Foreword by Brian Bender

Risk management is an important aspect of all our lives. We are all exposed to risk daily, at work and in our private lives, and often manage it subconsciously. We need to ensure that we think about it actively in the way we deliver our business.

Risk to the Department’s business can take various forms, e.g. financial risk, risk to projects, risk to the services we deliver, risk to the public or specific stakeholders, risks from missed opportunities or from policy failures, and risks to our reputation. They can affect our performance, our stakeholders, our customers and members of the public. We need a clear understanding of how such risks should be managed. Doing this properly is central to planning to succeed and avoiding failure; to meeting our key objectives and targets; to creating confidence in a watchful public; and to meeting the demands of good corporate governance. It will also make us better able to learn the value of appropriate risk-taking and benefit from innovation within the Department, promoted through a ‘no blame’ culture.

This strategy outlines how I and Management Board colleagues want us to manage risk.

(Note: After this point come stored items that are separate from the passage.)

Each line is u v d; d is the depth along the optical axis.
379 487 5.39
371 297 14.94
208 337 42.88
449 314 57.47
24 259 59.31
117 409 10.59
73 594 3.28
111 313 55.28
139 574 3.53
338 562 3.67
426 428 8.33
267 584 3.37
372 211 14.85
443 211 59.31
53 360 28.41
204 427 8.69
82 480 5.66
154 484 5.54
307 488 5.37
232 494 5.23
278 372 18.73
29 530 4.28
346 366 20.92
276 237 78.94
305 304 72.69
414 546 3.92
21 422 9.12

It describes the four important elements – how we will identify, assess, address and review and report on our risks. It also clarifies the various roles and responsibilities. We all have a part to play – whether you are working in an Executive Agency or part of a core Directorate, this strategy should help you to understand your part in the bigger picture.

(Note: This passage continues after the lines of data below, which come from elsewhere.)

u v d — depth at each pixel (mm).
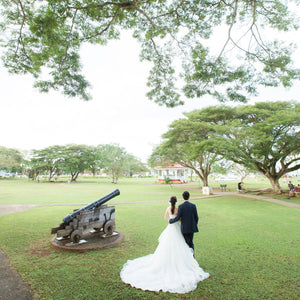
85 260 4555
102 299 3107
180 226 4156
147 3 7137
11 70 7844
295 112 16062
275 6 6449
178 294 3256
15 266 4234
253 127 18156
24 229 7211
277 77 7625
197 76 8141
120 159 44844
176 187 32781
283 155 18922
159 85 9758
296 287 3492
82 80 8820
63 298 3131
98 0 6246
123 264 4352
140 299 3115
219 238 6234
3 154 52281
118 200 16078
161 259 3789
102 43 8094
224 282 3637
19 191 23859
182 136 22109
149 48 8859
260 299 3141
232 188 28875
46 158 49375
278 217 9531
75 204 13609
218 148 17062
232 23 6398
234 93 8383
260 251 5152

Ministers and the Management Board are committed to embedding the principles of effective risk management in the culture of the Department. Doing this needs to be a living process, not a "tick-box" exercise. Doing it effectively, across the board, will take time; the launch of this strategy is an important step along this road.

Brian Bender

Permanent Secretary
Department for Environment, Food and Rural Affairs
April 2002


Glossary

Balanced scorecard

A management tool for summarising progress against key Defra performance measures.

Business continuity plan

A series of arrangements that will be put in place to ensure that standards of service are maintained during a planned period of disruption.

Contingency

An action or arrangement that can be put in place to minimise the impact of a risk that has gone wrong.

Countermeasure

An action or process that is currently in place to contain a risk to an acceptable level or to reduce the threat.

Impact

The effect that a risk would have if it happens.

Innovation

Something new which may lead to better services, achievement of objectives or better value for money.

Risk

Something happening that may have an impact on the achievement of our objectives. It includes risk as an opportunity as well as a threat.

Risk assessment

The approach and process used to prioritise and determine the likelihood of risks occurring and their potential impact on the achievement of our objectives.

Risk management

Risk management in Defra means having in place a corporate and systematic process for assessing and addressing the impact of risks in a cost-effective way and having staff with the appropriate skills to identify and assess the potential for risks to arise.

Risk manager

The person who has day-to-day responsibility for implementing the countermeasures and monitoring their effectiveness.

Risk owner

The person who has overall responsibility for ensuring that the strategy for addressing the risk is appropriate and who has the authority to ensure that the right actions are being taken.

Risk rating

The classification (High, Medium, Low or Very Low) given to a risk, based on its likelihood and potential impact.

Risk register

A framework for capturing important information about each risk – e.g., a brief description, the DEFRA objective it affects, its likelihood, impact and rating, and how we are controlling it at the moment.

‘Top Ten’

The most important risks that Defra is currently facing.